**Preguntas:**
A) Reescribe el pasaje del fragmento sobre la toma de la Bastilla que empieza en "Todo ocurrió muy" y termina en "la familia real.", cambiando "comuna" por "junta".
B) Según el fragmento sobre la toma de la Bastilla, ¿quién dirigió a la muchedumbre que marchó sobre la fortaleza el 14 de julio?
C) Indica si cada afirmación concuerda con el fragmento sobre la toma de la Bastilla y cita las palabras que lo deciden: (i) Los parisienses empezaron a salir armados a las calles en la tarde del 12 de julio. (ii) La Bastilla tenía diez torreones. (iii) Los campesinos respetaron los conventos.

**Fragmento:**
____
César Cantú, en su monumental “Historia Universal” (1846), relata que Luis XVI, al oir el vocerío del pueblo insurrecto en las afueras del palacio, preguntó ingenuamente: “¿Es un motín?” Y el duque de Liancourt le respondió: “Señor, decid más bien una revolución”.
Todo ocurrió muy rápidamente. La insurrección popular se tomó las calles de París, derrocó el gobierno municipal e instauró allí una comuna rebelde. Asaltó el palacio real de las Tullerías. En la acción murieron los guardias suizos que lo custodiaban y también algunos aristócratas que se quedaron para defender a la familia real.
Los motines y acciones de violencia culminaron en París 14 de julio de 1789 con el asalto a la Bastilla, que era símbolo del absolutismo monárquico. Fueron los sans culottes —los descamisados— sus principales protagonistas. Ellos extendieron la revolución hacia las provincias y contagiaron el virus insurreccional a los campesinos que, movidos por odios seculares, asaltaron castillos y destruyeron conventos.
Todo ocurrió vertiginosamente. Los parisienses comenzaron a salir a las calles —armados con pistolas, puñales, hachas y otras armas caseras— en la tarde del 12 de julio, y se produjeron los primeros choques con las tropas del gobierno. La masa enardecida invadió al día siguiente las calles y dio inicio a la insurrección popular. Las tropas de la monarquía comenzaron a retroceder y grupos de soldados se adhirieron al alzamiento revolucionario. El 14 de julio la muchedumbre, bajo las órdenes del joven periodista y abogado Camilo Desmoulins, marchó sobre la fortaleza y prisión de la Bastilla —que era el signo emblemático del antiguo régimen— y, resistiendo la descarga de fuego lanzada desde lo alto de sus ocho torreones —en lo que fue el gran estallido revolucionario y la primera sangría popular—, la asaltó, la tomó y la destruyó. La cabeza del marqués Bernard-René Jordan de Launay, gobernador de la fortaleza, paseaba sobre la pica de un combatiente. Se rindieron las tropas monárquicas y el pueblo festejó en la noche el triunfo revolucionario en un París iluminado por las antorchas de los insurgentes.
La ola libertaria se extendió por toda Francia.
Y las “bastillas” del ancien régime resultaron impotentes para impedir el libre pensamiento y sofrenar la insurgencia del estado llano contra el despotismo, la arbitrariedad, la ineptitud y la soberbia de la coalición reaccionaria formada, desde viejos tiempos, por la nobleza y el clero europeos.
____
**Material proporcionado:**
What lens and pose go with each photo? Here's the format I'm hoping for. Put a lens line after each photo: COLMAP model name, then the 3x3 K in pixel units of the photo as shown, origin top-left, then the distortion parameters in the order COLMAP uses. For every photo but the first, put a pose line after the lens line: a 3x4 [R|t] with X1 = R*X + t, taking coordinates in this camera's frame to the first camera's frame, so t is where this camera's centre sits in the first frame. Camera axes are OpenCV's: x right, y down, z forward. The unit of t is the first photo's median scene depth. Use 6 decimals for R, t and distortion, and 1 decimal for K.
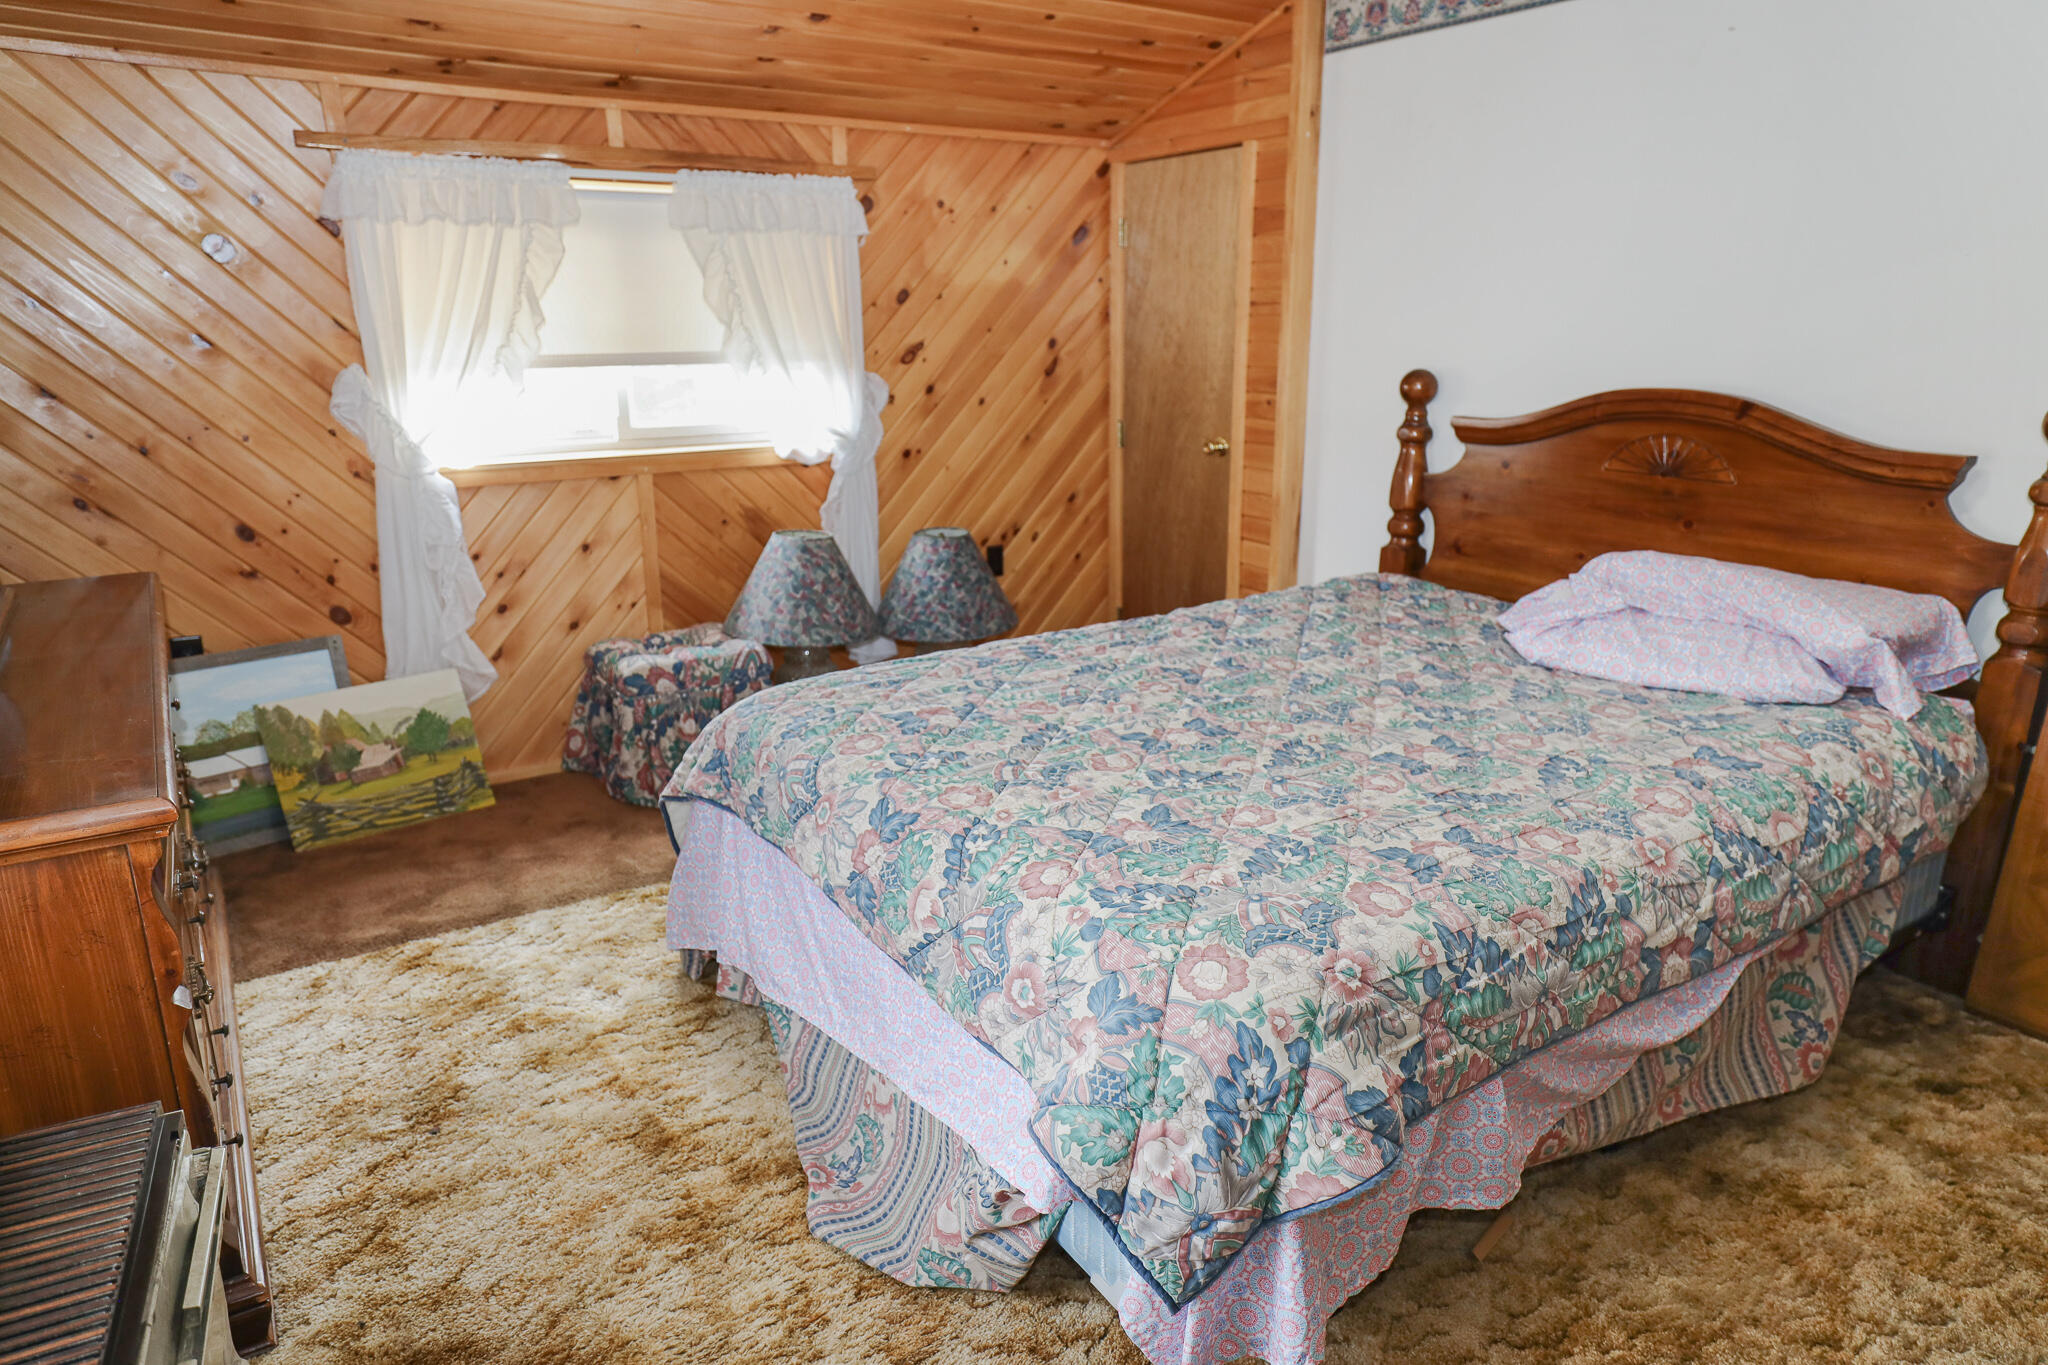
lens RADIAL K [[1296.6, 0, 1023.5], [0, 1296.6, 685.3], [0, 0, 1]] dist [-0.005727, 0.001488]
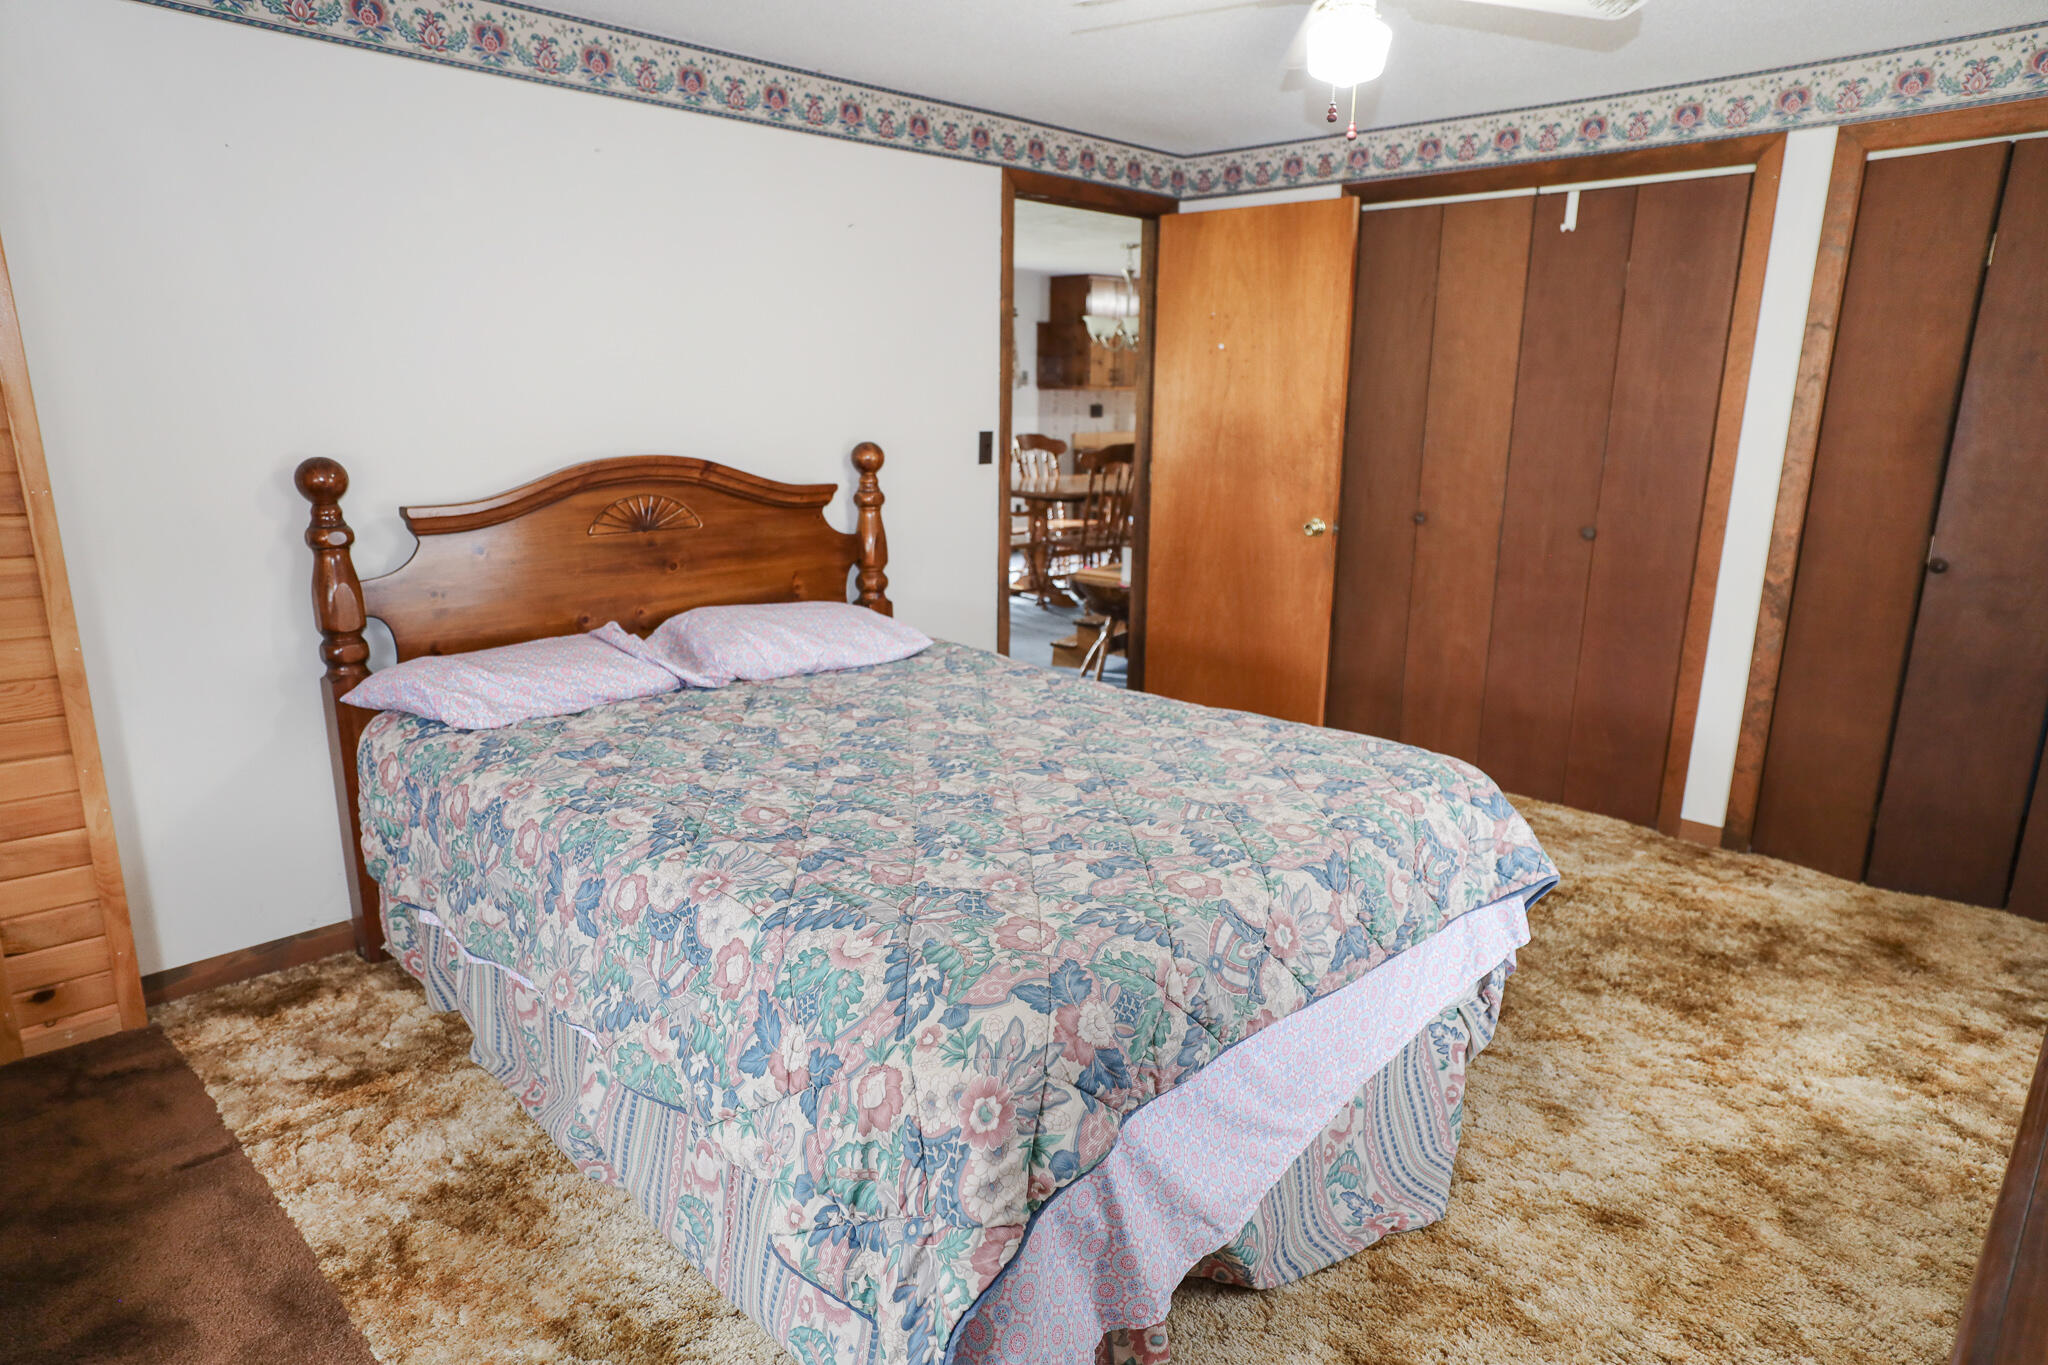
lens RADIAL K [[1184.9, 0, 1023.6], [0, 1184.9, 690.1], [0, 0, 1]] dist [-0.020281, 0.028364]
pose [[-0.210258, -0.238263, 0.948168, -0.655464], [0.260073, 0.921271, 0.289176, -0.266611], [-0.942419, 0.307394, -0.131739, 0.929492]]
____
**Respuestas:**
A)
Todo ocurrió muy rápidamente. La insurrección popular se tomó las calles de París, derrocó el gobierno municipal e instauró allí una junta rebelde. Asaltó el palacio real de las Tullerías. En la acción murieron los guardias suizos que lo custodiaban y también algunos aristócratas que se quedaron para defender a la familia real.

B) El joven periodista y abogado Camilo Desmoulins.

C)
(i) Sí: "en la tarde del 12 de julio".
(ii) No: "desde lo alto de sus ocho torreones".
(iii) No: "asaltaron castillos y destruyeron conventos".